◆ Exercise goal:
Copy out each line of the data that holds the string "mean".

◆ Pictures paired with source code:
[Start of section]

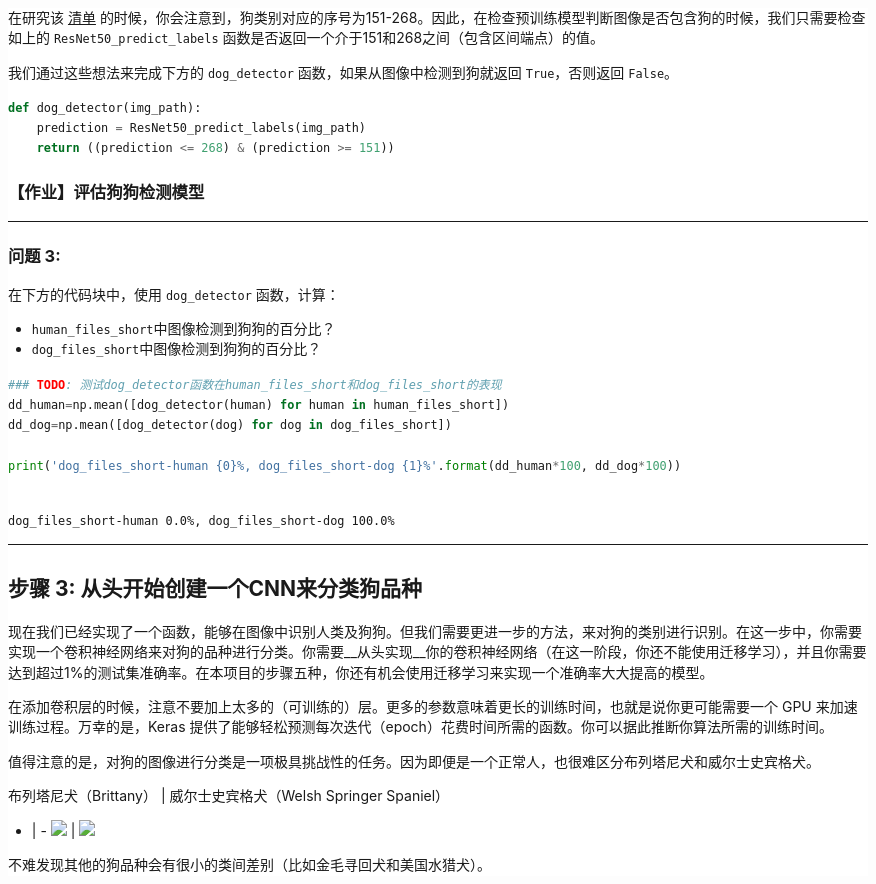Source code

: 
在研究该 [清单](https://gist.github.com/yrevar/942d3a0ac09ec9e5eb3a) 的时候，你会注意到，狗类别对应的序号为151-268。因此，在检查预训练模型判断图像是否包含狗的时候，我们只需要检查如上的 `ResNet50_predict_labels` 函数是否返回一个介于151和268之间（包含区间端点）的值。

我们通过这些想法来完成下方的 `dog_detector` 函数，如果从图像中检测到狗就返回 `True`，否则返回 `False`。


```python
def dog_detector(img_path):
    prediction = ResNet50_predict_labels(img_path)
    return ((prediction <= 268) & (prediction >= 151)) 
```

### 【作业】评估狗狗检测模型

---

<a id='question3'></a>
### __问题 3:__ 

在下方的代码块中，使用 `dog_detector` 函数，计算：

- `human_files_short`中图像检测到狗狗的百分比？
- `dog_files_short`中图像检测到狗狗的百分比？


```python
### TODO: 测试dog_detector函数在human_files_short和dog_files_short的表现
dd_human=np.mean([dog_detector(human) for human in human_files_short])
dd_dog=np.mean([dog_detector(dog) for dog in dog_files_short])
        
print('dog_files_short-human {0}%, dog_files_short-dog {1}%'.format(dd_human*100, dd_dog*100))
        
```

    dog_files_short-human 0.0%, dog_files_short-dog 100.0%
    

---

<a id='step3'></a>

## 步骤 3: 从头开始创建一个CNN来分类狗品种


现在我们已经实现了一个函数，能够在图像中识别人类及狗狗。但我们需要更进一步的方法，来对狗的类别进行识别。在这一步中，你需要实现一个卷积神经网络来对狗的品种进行分类。你需要__从头实现__你的卷积神经网络（在这一阶段，你还不能使用迁移学习），并且你需要达到超过1%的测试集准确率。在本项目的步骤五种，你还有机会使用迁移学习来实现一个准确率大大提高的模型。

在添加卷积层的时候，注意不要加上太多的（可训练的）层。更多的参数意味着更长的训练时间，也就是说你更可能需要一个 GPU 来加速训练过程。万幸的是，Keras 提供了能够轻松预测每次迭代（epoch）花费时间所需的函数。你可以据此推断你算法所需的训练时间。

值得注意的是，对狗的图像进行分类是一项极具挑战性的任务。因为即便是一个正常人，也很难区分布列塔尼犬和威尔士史宾格犬。


布列塔尼犬（Brittany） | 威尔士史宾格犬（Welsh Springer Spaniel）
- | - 
<img src="images/Brittany_02625.jpg" width="100"> | <img src="images/Welsh_springer_spaniel_08203.jpg" width="200">

不难发现其他的狗品种会有很小的类间差别（比如金毛寻回犬和美国水猎犬）。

[End of section]

◆ The completed task:
dd_human=np.mean([dog_detector(human) for human in human_files_short])
dd_dog=np.mean([dog_detector(dog) for dog in dog_files_short])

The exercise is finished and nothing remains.